▶ 工作要求 a:
请从这篇杨德昌观影小记中抄录一段原文:以含有"杨德昌的片子看得晚,18年资"的词句开头,到"下关于杨德昌电影的观影感受。"收尾。

+++

杨德昌作品观影小记
最近关于电影的坏消息很多,减肥也让我焦虑,烦得要死,写一下。(没什么创见,也不严谨,水平很差,就为了记录一下)
先说说观影的经历与粗略感受。
杨德昌的片子看得晚,18年资料馆办台湾影展才第一次在大银幕看《恐怖分子》与《青梅竹马》。只记得当时看《恐怖分子》的感受基本上是两小时在座椅上动弹不得,情绪控制远大于理智的牵引。到了晚上的《青梅竹马》反而松弛了下来,打了一小段瞌睡,看完和同学讲侯孝贤选角不合适看上去土土的但他本人好可爱。对于影片本身,可能就记得蔡琴与侯孝贤文青朋友的尴尬聚会,以及一句:“结婚不是万灵丹,去美国也不是万灵丹”。《牯岭街少年杀人事件》17年在台湾时看了一半,睡着了没看下去,在19年寒假重拾,片子确实是好,少年气或者说某种愤世嫉俗的情绪与悲观感触同时被激起,与《悲情城市》的观感有共通之处,迷了一阵女主角的长相。之后就是《海滩的一天》,和同门约定了写观影日志,随便挑的片子。难熬,偶有闪光,胡茵梦很美,音乐不错。研一下学期蹭了陈山老师的《台湾电影史》,然而这门课蹭得很辛苦。台湾片子普遍慢,新电影之前的片子都没看过,教室拥挤又封闭,瞌睡率非常高。杨德昌和侯孝贤是重要部分,不过陈山老师对台湾新电影运动的评价并不高,时常提及其曲高和寡的艺术片风潮对电影工业的致命打击。关于讲杨德昌的内容,我也只记得公务员家庭出身(外省人第二代)、美国留学(中产出身的知识分子)、受欧洲现代电影影响等电影书上可能列举过的观点,最后一点可能启发比较大,对照着看的确是看到了不少室内剧以及安东尼奥尼、法斯宾德的影子。再一次集中刷片就是这一个月,从《一一》到《独立时代》、《麻将》、《光阴的故事》(指望)。再加上看了《春潮》,不少人将和《一一》的关系,就想梳理一下关于杨德昌电影的观影感受。

+++

▶ 工作要求 b:
把下方所有行重写一遍,将其中的"top-left"换成"upper-left",别处一字不改,答案里不要放图片。

点对应跟踪数据
+++

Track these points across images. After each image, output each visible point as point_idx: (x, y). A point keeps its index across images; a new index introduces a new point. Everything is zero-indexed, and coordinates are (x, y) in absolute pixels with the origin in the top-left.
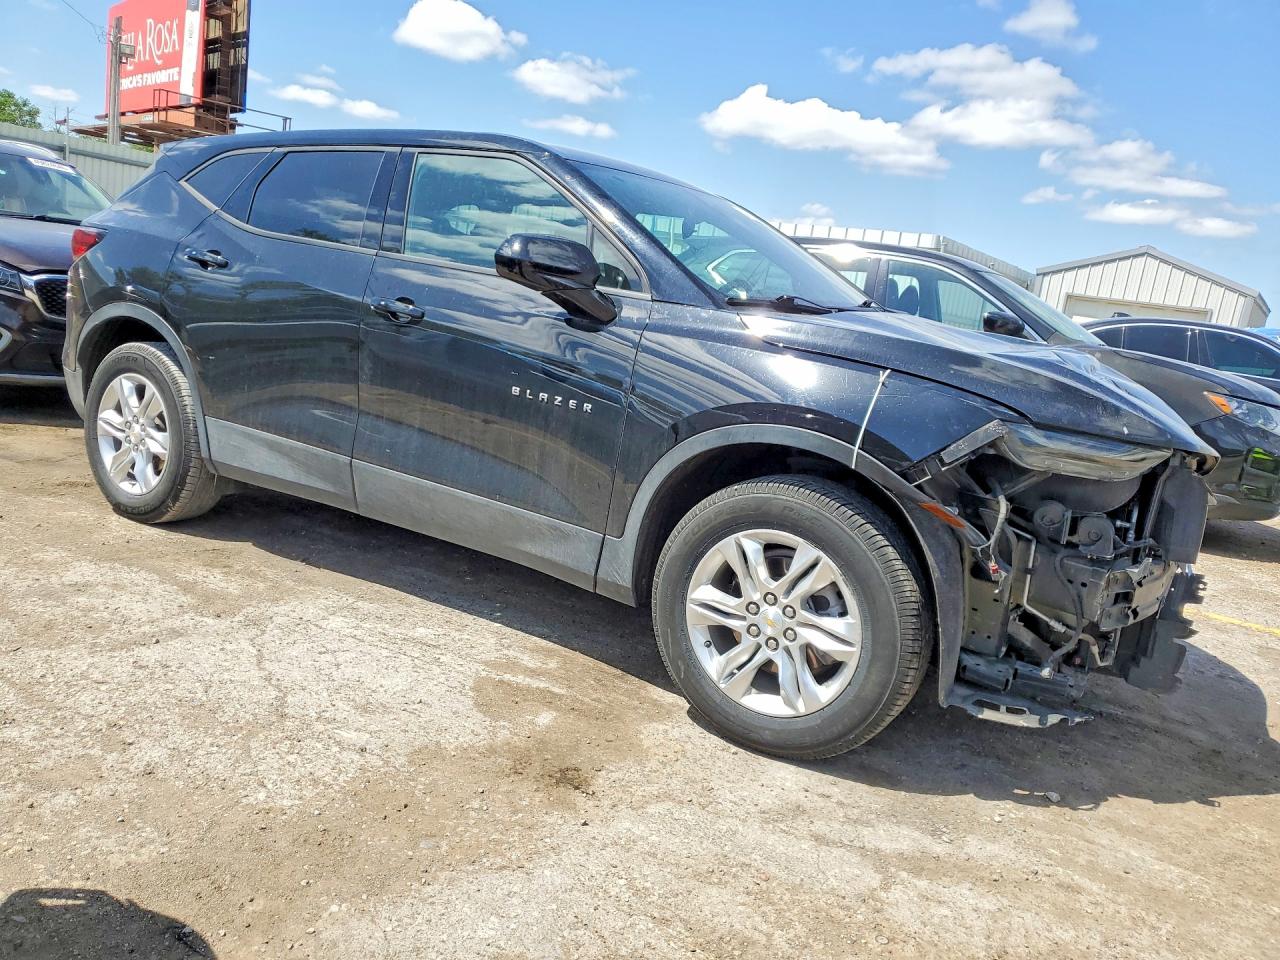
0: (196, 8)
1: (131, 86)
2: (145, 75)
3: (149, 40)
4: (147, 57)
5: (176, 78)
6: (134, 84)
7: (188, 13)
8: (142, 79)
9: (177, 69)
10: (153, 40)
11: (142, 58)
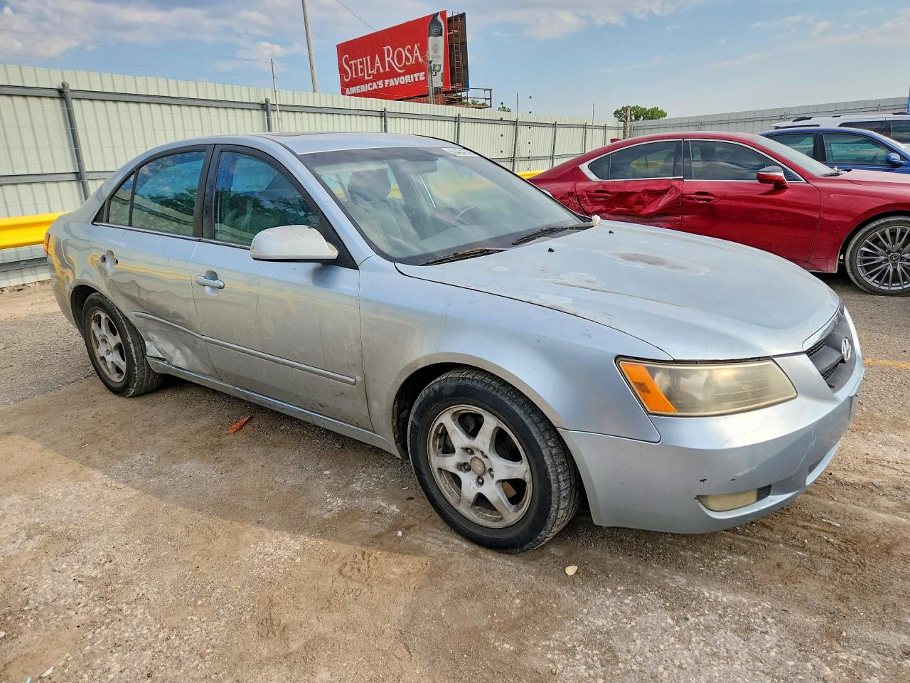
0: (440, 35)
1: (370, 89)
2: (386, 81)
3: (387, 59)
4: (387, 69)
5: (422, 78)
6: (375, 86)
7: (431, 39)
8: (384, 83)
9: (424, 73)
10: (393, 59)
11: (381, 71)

+++

▶ 回复 a:
杨德昌的片子看得晚,18年资料馆办台湾影展才第一次在大银幕看《恐怖分子》与《青梅竹马》。只记得当时看《恐怖分子》的感受基本上是两小时在座椅上动弹不得,情绪控制远大于理智的牵引。到了晚上的《青梅竹马》反而松弛了下来,打了一小段瞌睡,看完和同学讲侯孝贤选角不合适看上去土土的但他本人好可爱。对于影片本身,可能就记得蔡琴与侯孝贤文青朋友的尴尬聚会,以及一句:“结婚不是万灵丹,去美国也不是万灵丹”。《牯岭街少年杀人事件》17年在台湾时看了一半,睡着了没看下去,在19年寒假重拾,片子确实是好,少年气或者说某种愤世嫉俗的情绪与悲观感触同时被激起,与《悲情城市》的观感有共通之处,迷了一阵女主角的长相。之后就是《海滩的一天》,和同门约定了写观影日志,随便挑的片子。难熬,偶有闪光,胡茵梦很美,音乐不错。研一下学期蹭了陈山老师的《台湾电影史》,然而这门课蹭得很辛苦。台湾片子普遍慢,新电影之前的片子都没看过,教室拥挤又封闭,瞌睡率非常高。杨德昌和侯孝贤是重要部分,不过陈山老师对台湾新电影运动的评价并不高,时常提及其曲高和寡的艺术片风潮对电影工业的致命打击。关于讲杨德昌的内容,我也只记得公务员家庭出身(外省人第二代)、美国留学(中产出身的知识分子)、受欧洲现代电影影响等电影书上可能列举过的观点,最后一点可能启发比较大,对照着看的确是看到了不少室内剧以及安东尼奥尼、法斯宾德的影子。再一次集中刷片就是这一个月,从《一一》到《独立时代》、《麻将》、《光阴的故事》(指望)。再加上看了《春潮》,不少人将和《一一》的关系,就想梳理一下关于杨德昌电影的观影感受。

▶ 回复 b:
Track these points across images. After each image, output each visible point as point_idx: (x, y). A point keeps its index across images; a new index introduces a new point. Everything is zero-indexed, and coordinates are (x, y) in absolute pixels with the origin in the upper-left.
0: (196, 8)
1: (131, 86)
2: (145, 75)
3: (149, 40)
4: (147, 57)
5: (176, 78)
6: (134, 84)
7: (188, 13)
8: (142, 79)
9: (177, 69)
10: (153, 40)
11: (142, 58)
0: (440, 35)
1: (370, 89)
2: (386, 81)
3: (387, 59)
4: (387, 69)
5: (422, 78)
6: (375, 86)
7: (431, 39)
8: (384, 83)
9: (424, 73)
10: (393, 59)
11: (381, 71)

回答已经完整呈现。